* **Your task**: Provide a character-exact reproduction of the lines from the line with "### Manage users, groups, policies" to the end of the entries.

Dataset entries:
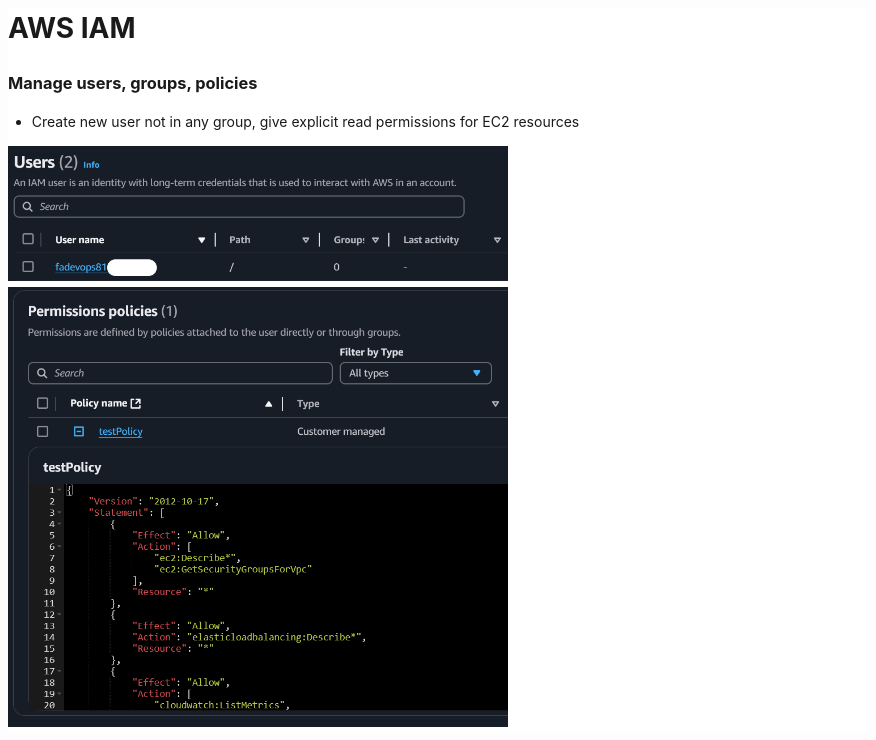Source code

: # AWS IAM

### Manage users, groups, policies

- Create new user not in any group, give explicit read permissions for EC2 resources

<img src=images/lab-1/image-1.png width=500>

<img src=images/lab-1/image-2.png width=500>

* **Solution**:
### Manage users, groups, policies

- Create new user not in any group, give explicit read permissions for EC2 resources

<img src=images/lab-1/image-1.png width=500>

<img src=images/lab-1/image-2.png width=500>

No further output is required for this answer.